March 20, 2007
Kirk McDonald wrote:
> Bill Baxter wrote:
>> Andrei Alexandrescu (See Website For Email) wrote:
>>
>>> Bill Baxter wrote:
>>>
>>>> Derek Parnell wrote:
>>>>
>>>>> On Mon, 19 Mar 2007 15:05:29 -0700, Andrei Alexandrescu (See Website For
>>>>> Email) wrote:
>>>>>
>>>>>
>>>>> I wish it wasn't so hard to get a simple straight answer from the experts.
>>>>
>>>>
>>>> I think discussion would much improved if big changes like this actually came with a detailed proposal on a website somewhere that people could refer to and which would actually be updated to reflect vague points clarified during discussion.  As it is, there are a lot of points that have been clarified, and questions answered, but they're strewn across 100 different posts.  I'm pretty lost.  I gave up trying to follow this myself.  I'm hoping you'll figure it out and post something coherent. :-)
>>>>
>>>> On the bright side, thanks to Andrei, at least there *is* an open discussion going on about the feature before it just shows up in the change log as a done deal.
>>>
>>>
>>> I agree. (How couldn't I? Flattery goes a long way :o).)
>>>
>>> Maybe we could imitate what other languages do, e.g. Perl has the famous "apocalypses" that describe each language feature in detail.
>>
>>
>> I was thinking more of Python's PEPs, but yeh, same deal.  I like PEPs in that anyone can submit one, get it assigned an offical number.   As opposed to Larry's stone tablets brought down from the mountain top for the rest of us to ooh and ahh over.  Python's way is a little more egalitarian.
>>
>> Semi-official Enhancement Proposals are also a good way to handle the many repeated requests for 'feature X'.   Just tell 'em -- great idea, now go write a DEP for it.  If they actually do it, then great.  Next time someone asks for the feature you just point 'em to the previous DEP and the BFD ruling on it.
>>
>> My impression is that PEPs get weighted somehow based on how fleshed-out they are.  For instance it seems a majority of PEPs (at least the ones I've read) come complete with prototype implementations.  So PEP is more than just a vague wish like "Please implement Java-style serialization".  It has to contain the nitty gritty details.
>>
>> --bb
> 
> The PEP numbers are also a convenient way to refer to certain issues or features: "Oh the 'with' statement? That's PEP 343." The PEP can also serve as a starting point for the official documentation of the feature.
> 
> Most importantly, they serve as a fixed locus of discussion, and can vastly improve the low signal-to-noise ratio that running around in circles on a mailing list or newsgroup can cause.
> 
> In other words:
> DEPs++

I, too, think that's a great idea.

Andrei
March 20, 2007
Derek Parnell wrote:
> Hmmm ... so the difference between 'const' and 'invariant' is that const is
> only effective for one level deep, but 'invariant' is effective for all
> levels, right?

Nonono. Const means: it might have originated as a variable, and somebody, somewhere, might hold a mutating reference to this and call it "my precious".

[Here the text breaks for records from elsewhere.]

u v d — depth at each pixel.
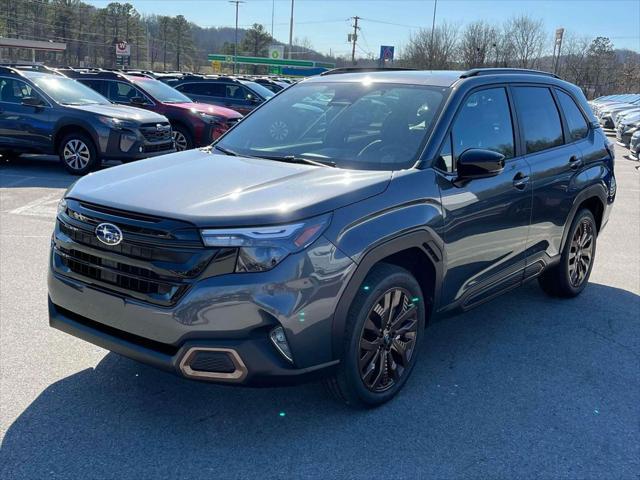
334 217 3.04
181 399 3.52
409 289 3.51
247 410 3.44
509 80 4.57
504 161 4.10
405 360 3.60
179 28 114.56
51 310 3.44
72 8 102.44
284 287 2.86
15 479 2.79
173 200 3.06
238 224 2.84
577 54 69.75
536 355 4.31
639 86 69.38
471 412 3.52
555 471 3.01
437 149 3.72
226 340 2.85
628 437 3.33
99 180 3.49
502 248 4.25
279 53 76.06
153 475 2.86
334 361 3.12
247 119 4.65
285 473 2.91
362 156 3.77
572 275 5.39
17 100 11.30
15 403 3.40
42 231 7.04
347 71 4.93
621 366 4.19
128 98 13.73
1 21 94.06
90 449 3.03
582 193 5.14
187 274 2.84
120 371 3.81
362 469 2.96
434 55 64.50
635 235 8.16
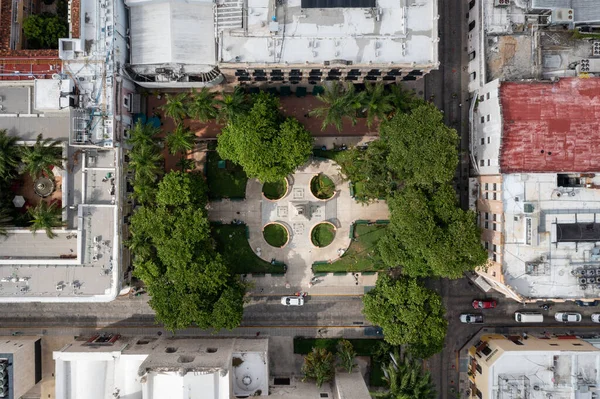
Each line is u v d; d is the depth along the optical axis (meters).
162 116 61.34
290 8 51.56
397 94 55.25
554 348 57.31
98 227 55.34
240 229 62.62
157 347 58.50
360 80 58.25
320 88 61.00
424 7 51.75
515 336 62.53
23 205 60.62
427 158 51.59
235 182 62.12
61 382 57.28
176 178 54.12
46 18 57.16
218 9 52.19
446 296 64.12
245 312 63.59
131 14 54.47
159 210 54.41
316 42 51.72
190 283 54.38
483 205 57.22
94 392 57.66
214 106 56.22
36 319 63.38
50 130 55.59
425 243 52.47
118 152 54.41
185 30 53.84
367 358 64.25
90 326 63.41
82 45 51.34
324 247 62.97
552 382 57.06
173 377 52.28
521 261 52.91
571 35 54.56
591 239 52.25
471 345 64.25
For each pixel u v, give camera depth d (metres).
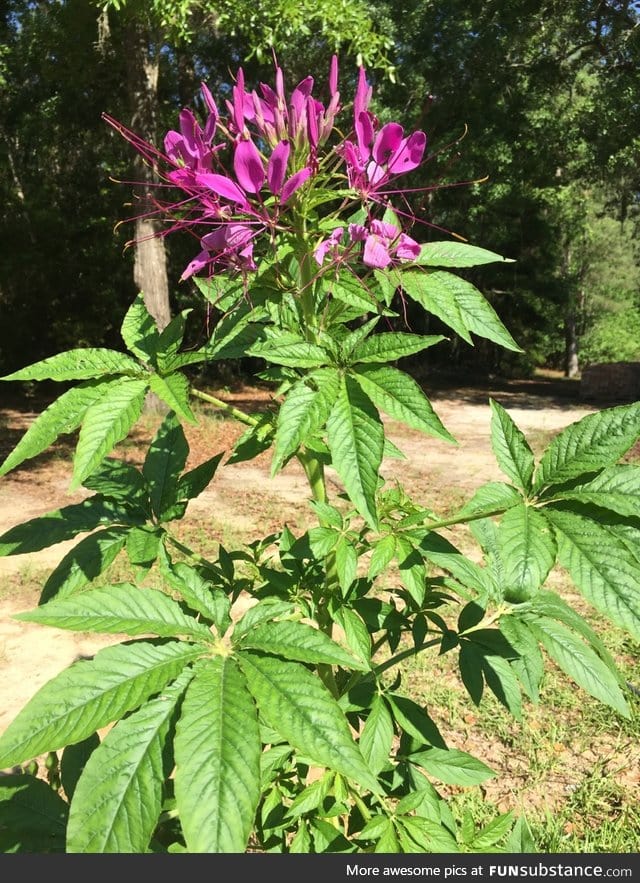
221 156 1.41
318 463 1.47
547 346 24.52
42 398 15.55
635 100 14.05
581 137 15.94
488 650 1.50
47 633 4.59
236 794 0.83
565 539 1.05
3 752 0.89
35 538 1.37
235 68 14.97
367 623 1.47
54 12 11.48
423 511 1.45
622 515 1.08
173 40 9.32
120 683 0.97
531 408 15.80
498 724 3.39
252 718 0.90
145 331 1.35
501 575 1.63
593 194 23.28
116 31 11.70
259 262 1.31
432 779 3.05
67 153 17.44
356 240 1.25
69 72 12.81
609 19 14.20
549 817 2.65
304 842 1.44
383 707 1.50
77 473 1.11
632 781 2.99
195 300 16.47
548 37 14.96
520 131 16.28
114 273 17.20
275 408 1.51
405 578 1.30
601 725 3.36
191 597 1.14
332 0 8.84
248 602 4.70
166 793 1.32
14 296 16.50
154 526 1.42
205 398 1.44
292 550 1.36
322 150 1.37
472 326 1.32
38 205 16.22
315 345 1.17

Invariant is: nobody ever holds a mutating reference to it.

Example:

void Fun(const char[] a, char[] b)
{
  char c = a[0];
  b[0] = 'z';
  assert(a[0] == c); // will fail
}

void main()
{
  char[] x = "Wyda".dup;
  Fun(x, x);
}

Notice how the data referenced to by a is changing from under a's feet. Now let's rewrite Fun:

void Gun(invariant char[] a, char[] b)
{
  char c = a[0];
  b[0] = 'z';
  assert(a[0] == c); // never, ever, ever, ever fails
}

void main()
{
  char[] x = "Wyda".dup;
  Fun(x, x); // can't compile!
      // mutating references can't be bound to invariant references
}


Andrei
March 20, 2007
On Mon, 19 Mar 2007 17:50:28 -0700, Andrei Alexandrescu (See Website For
Email) wrote:

> Derek Parnell wrote:
>> Hmmm ... so the difference between 'const' and 'invariant' is that const is only effective for one level deep, but 'invariant' is effective for all levels, right?
> 
> Nonono. Const means: it might have originated as a variable, and somebody, somewhere, might hold a mutating reference to this and call it "my precious".
> 
> Invariant is: nobody ever holds a mutating reference to it.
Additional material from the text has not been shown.